As you have probably heard, Yahoo! announced yesterday evening that its revenue and profit numbers are coming in far lower than expected and that its celebrated chairman and CEO, Tim Koogle, is stepping aside from the latter position. A search to fill that role is now underway. "Lack of visibility," then, means that there's no way of knowing what's going to happen. Yahoo!, in other words, is at the mercy of larger, unknowable forces, such as the health of the overall economy and the skills of whoever the new CEO might be.

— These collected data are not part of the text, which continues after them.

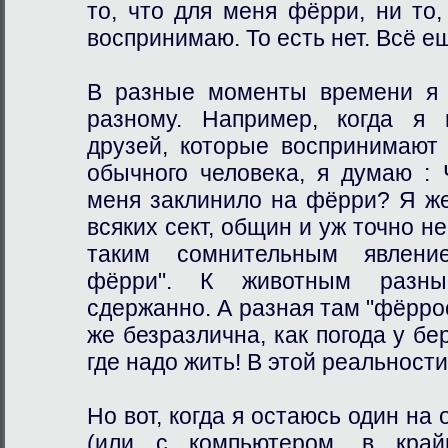
то, что для меня фёрри, ни то,
воспринимаю. То есть нет. Всё е
В разные моменты времени я 
разному. Например, когда я 
друзей, которые воспринимают
обычного человека, я думаю : 
меня заклинило на фёрри? Я ж
всяких сект, общин и уж точно н
таким сомнительным явление
фёрри". К животным разны
сдержанно. А разная там "фёрро
же безразлична, как погода у бе
где надо жить! В этой реальности
Но вот, когда я остаюсь один на
(или с компьютером, в край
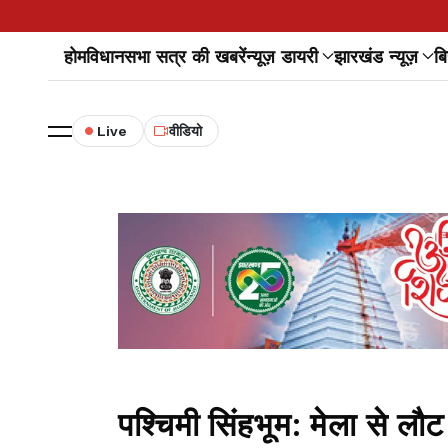
होम
विधानसभा सत्र की खबरें
न्यूज़ डायरी
झारखंड न्यूज़
बि
Live
वीडियो
पश्चिमी सिंहभूम: मेला से ल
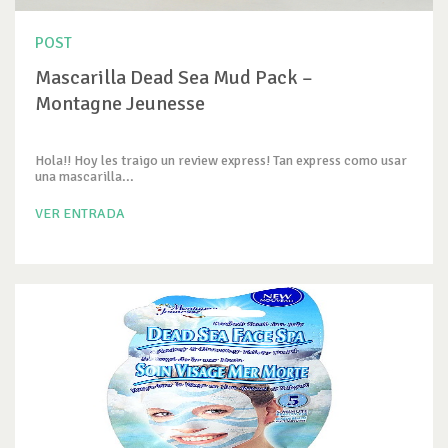
POST
Mascarilla Dead Sea Mud Pack –
Montagne Jeunesse
Hola!! Hoy les traigo un review express! Tan express como usar
una mascarilla...
VER ENTRADA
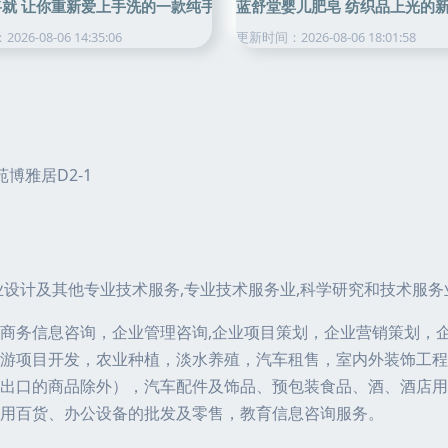
将就 让你重新爱上手洗的一款纯手工冷制纺织品上光皂
蓝舒堂婴儿肥皂 纺织品上光的
26-08-06 14:35:06
更新时间：2026-08-06 18:01:58
博雅居D2-1
业设计及其他专业技术服务,专业技术服务业,科学研究和技术服务
商务信息咨询，企业管理咨询,企业项目策划，企业营销策划，
游项目开发，农业种植，淡水养殖，汽车租售，室内外装饰工程
出口的商品除外），汽车配件及饰品、预包装食品、酒、酒店用
用百货、办公设备的批发及零售，教育信息咨询服务。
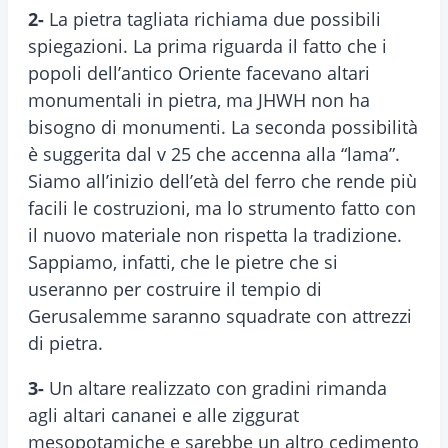
2-
La pietra tagliata richiama due possibili
spiegazioni. La prima riguarda il fatto che i
popoli dell’antico Oriente facevano altari
monumentali in pietra, ma JHWH non ha
bisogno di monumenti. La seconda possibilità
è suggerita dal v 25 che accenna alla “lama”.
Siamo all’inizio dell’età del ferro che rende più
facili le costruzioni, ma lo strumento fatto con
il nuovo materiale non rispetta la tradizione.
Sappiamo, infatti, che le pietre che si
useranno per costruire il tempio di
Gerusalemme saranno squadrate con attrezzi
di pietra.
3-
Un altare realizzato con gradini rimanda
agli altari cananei e alle ziggurat
mesopotamiche e sarebbe un altro cedimento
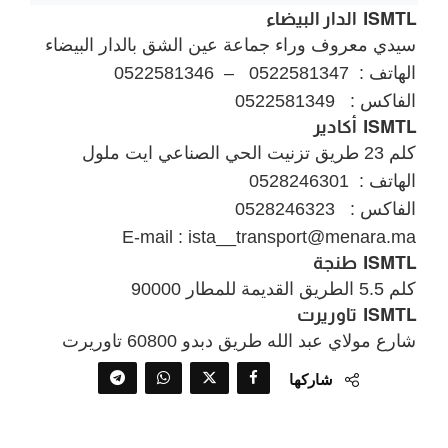
ISMTL الدار البيضاء
سيدي معروف وراء جماعة عين الشق بالدار البيضاء
الهاتف : 0522581347 – 0522581346
الفاكس : 0522581349
ISMTL أكادير
كلم 23 طريق تزنيت الحي الصناعي ايت ملول
الهاتف : 0528246301
الفاكس : 0528246323
E-mail :
ista__transport@menara.ma
ISMTL طنجة
كلم 5.5 الطريق القديمة للمطار 90000
ISMTL تاوريرت
شارع مولاي عبد الله طريق دبدو 60800 تاوريرت
شاركها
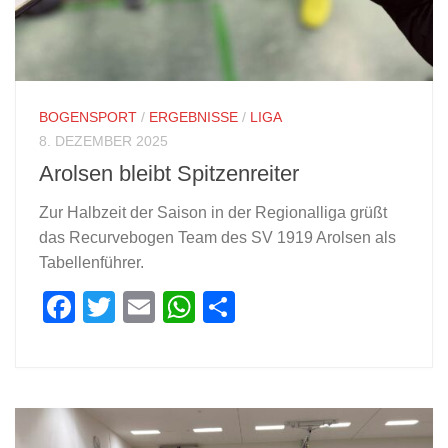
BOGENSPORT
/
ERGEBNISSE
/
LIGA
8. DEZEMBER 2025
Arolsen bleibt Spitzenreiter
Zur Halbzeit der Saison in der Regionalliga grüßt
das Recurvebogen Team des SV 1919 Arolsen als
Tabellenführer.
Facebook
Twitter
Email
WhatsApp
Teilen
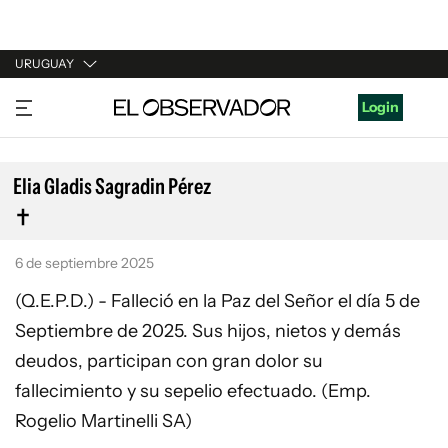
URUGUAY
URUGUAY
Login
ARGENTINA
ESPAÑA
Elia Gladis Sagradin Pérez
ESTADOS UNIDOS
6 de septiembre 2025
(Q.E.P.D.) - Falleció en la Paz del Señor el día 5 de
Septiembre de 2025. Sus hijos, nietos y demás
deudos, participan con gran dolor su
fallecimiento y su sepelio efectuado. (Emp.
Rogelio Martinelli SA)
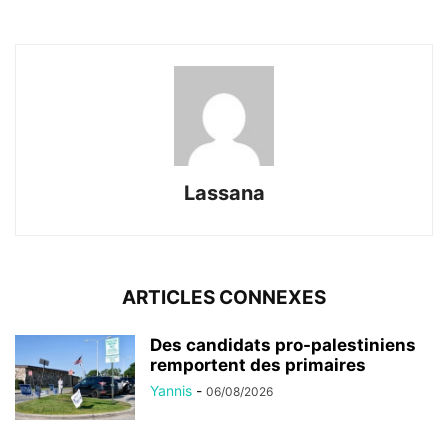
Lassana
ARTICLES CONNEXES
Des candidats pro-palestiniens
remportent des primaires
Yannis
-
06/08/2026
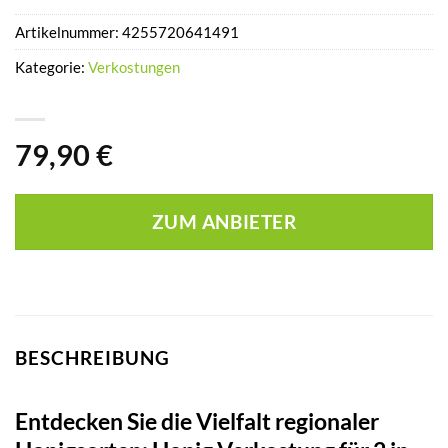
Artikelnummer:
4255720641491
Kategorie:
Verkostungen
79,90
€
ZUM ANBIETER
BESCHREIBUNG
Entdecken Sie die Vielfalt regionaler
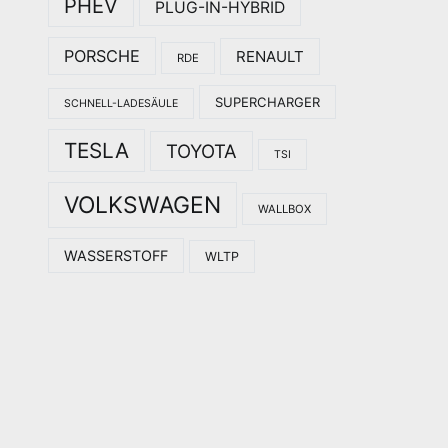
PHEV
PLUG-IN-HYBRID
PORSCHE
RENAULT
RDE
SUPERCHARGER
SCHNELL-LADESÄULE
TESLA
TOYOTA
TSI
VOLKSWAGEN
WALLBOX
WASSERSTOFF
WLTP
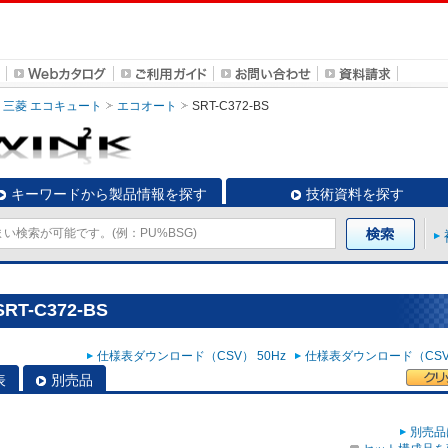
三菱 エコキュート
エコオート
SRT-C372-BS
キーワードから製品情報を探す
技術資料を探す
T-C372-BS
仕様表ダウンロード（CSV） 50Hz
仕様表ダウンロード（CSV）
表
別売品
別売品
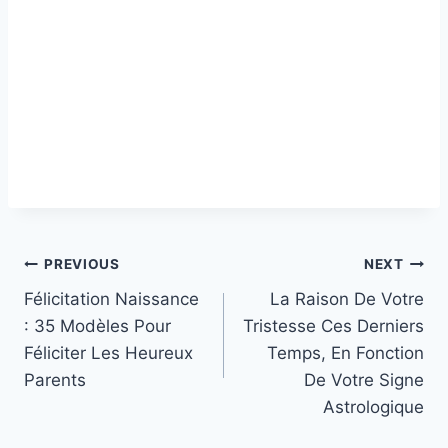
Post
PREVIOUS
NEXT
Félicitation Naissance
La Raison De Votre
navigation
: 35 Modèles Pour
Tristesse Ces Derniers
Féliciter Les Heureux
Temps, En Fonction
Parents
De Votre Signe
Astrologique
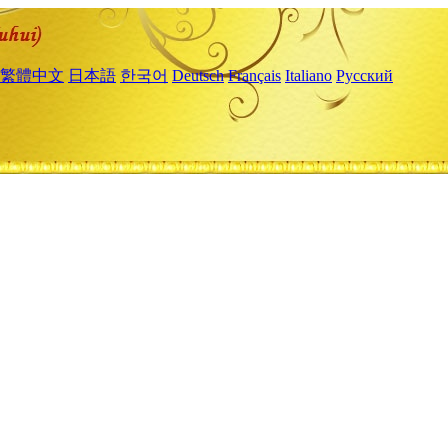
繁體中文
日本語
한국어
Deutsch
Français
Italiano
Русский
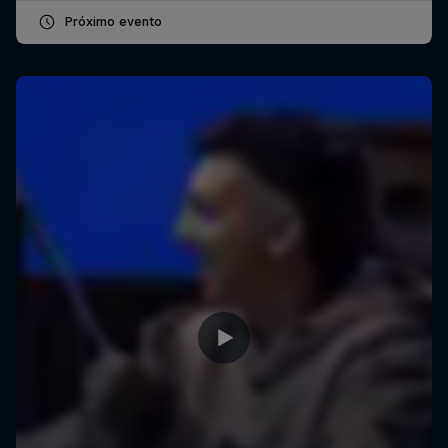
Próximo evento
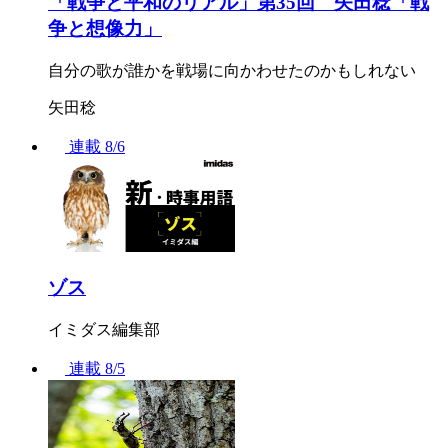
「戦争と平和のリアル」第35回 矢田稔「戦
争と想像力」
自分の歌が誰かを戦場に向かわせたのかもしれない
矢田稔
連載
8/6
ゾス
イミダス編集部
連載
8/5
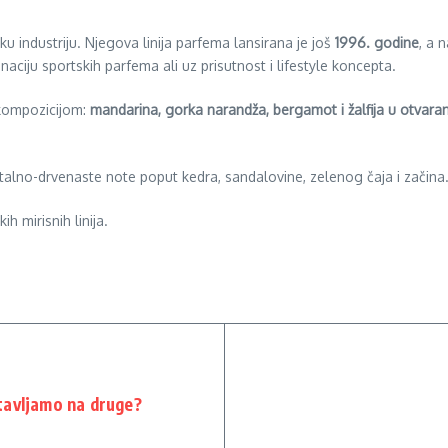
u industriju. Njegova linija parfema lansirana je još
1996. godine
, a 
inaciju sportskih parfema ali uz prisutnost i lifestyle koncepta.
kompozicijom:
mandarina, gorka narandža, bergamot i žalfija u otvaran
entalno-drvenaste note poput kedra, sandalovine, zelenog čaja i začina
h mirisnih linija.
tavljamo na druge?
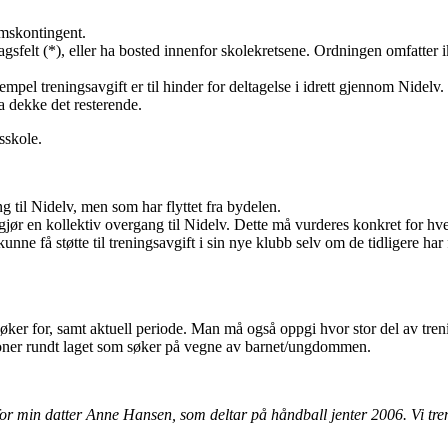
emskontingent.
agsfelt (*), eller ha bosted innenfor skolekretsene. Ordningen omfatter 
el treningsavgift er til hinder for deltagelse i idrett gjennom Nidelv. S
da dekke det resterende.
sskole.
ing til Nidelv, men som har flyttet fra bydelen.
 gjør en kollektiv overgang til Nidelv. Dette må vurderes konkret for hvert
e få støtte til treningsavgift i sin nye klubb selv om de tidligere har fåt
r for, samt aktuell periode. Man må også oppgi hvor stor del av treni
oner rundt laget som søker på vegne av barnet/ungdommen.
 for min datter Anne Hansen, som deltar på håndball jenter 2006. Vi treng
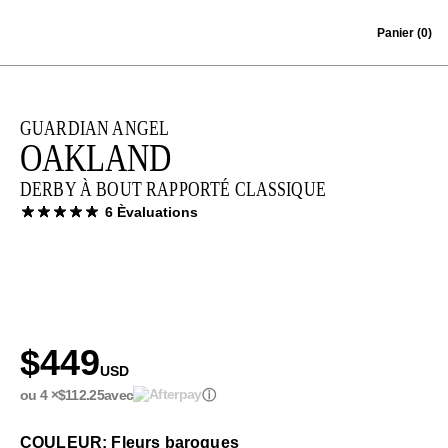
Skip to content
Panier
(0)
GUARDIAN ANGEL
OAKLAND
DERBY À BOUT RAPPORTÉ CLASSIQUE
6 Èvaluations
$449
USD
ou 4 ×
$112.25
avec
ⓘ
COULEUR: Fleurs baroques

Lack of visibility is an increasingly popular concept, but the thing it describes is not new at all. There was a rather extreme lack of visibility this time a year ago when Yahoo was still a "company you could go to sleep at night not worrying about," in the words of another Internet analyst, Paul Noglows of J.P. Morgan H&Q, quoted in today's Times. Going to sleep at night and not worrying about Yahoo! was in fact possible because of the lack of visibility: No one knew what was going to happen. If they did, they would have issued sell recommendations strong enough to inspire a few sleepless nights. Oh, it might not have seemed like there was a lack of visibility, but if there was an analyst out there with enough visibility to see that in 12 months Koogle would feel the need to bring in another top executive, that his company's net and revenue numbers would decline, and that YHOO would fall from $205 a share to around $17, I don't remember hearing about it. In that case, it was the rather spectacular lack of visibility that made it possible to sleep soundly on a pile of YHOO—not thanks to certainty about the future, but thanks to ignorance of it. Stocks, you see, are always at the mercy of larger, unknowable forces.
No one ever quite described it this way, but in a sense it used to be the companies with the least visible futures that were the most popular. Big, lumbering blue chips were for punks, precisely because they were so boring and predictable. So dully visible. It was the fast-growing up-and-comers that attracted all the attention, and the lack of visibility—or the "vast upside potential," as the difficult-to-predict future was described in this context—is what made them so hot.
Maybe you believe that Yahoo! (currently valued at around $10 billion by the market) still has vast upside potential and will one day, in a healthier economy and an increasingly Net-centric world, be a massive juggernaut worth as much Disney ($60 billion) or AOL-Time Warner ($195 billion). Or maybe you don't. Either way you have the same pesky lack of visibility to deal with. One option is to wait until things get more visible, but the problem with that is it never actually happens until after the fact. (Remember: The state of Yahoo! circa March 2001 is much more visible today than it was in March 2000.) But what if you want to make your decision now?
Well, in her CNBC interview, Rice opined that it is too early give up on Internet advertising generally, and when questioned, offered up no specific flaws in Yahoo!'s business model, which after all has made it into a $1 billion-plus (revenue) company. On the other hand, she described Yahoo! stock in terms that made it sound more or less toxic. I wish I could reconcile these two lines of thought, but there's something preventing me from doing so—a lack of visibility, perhaps.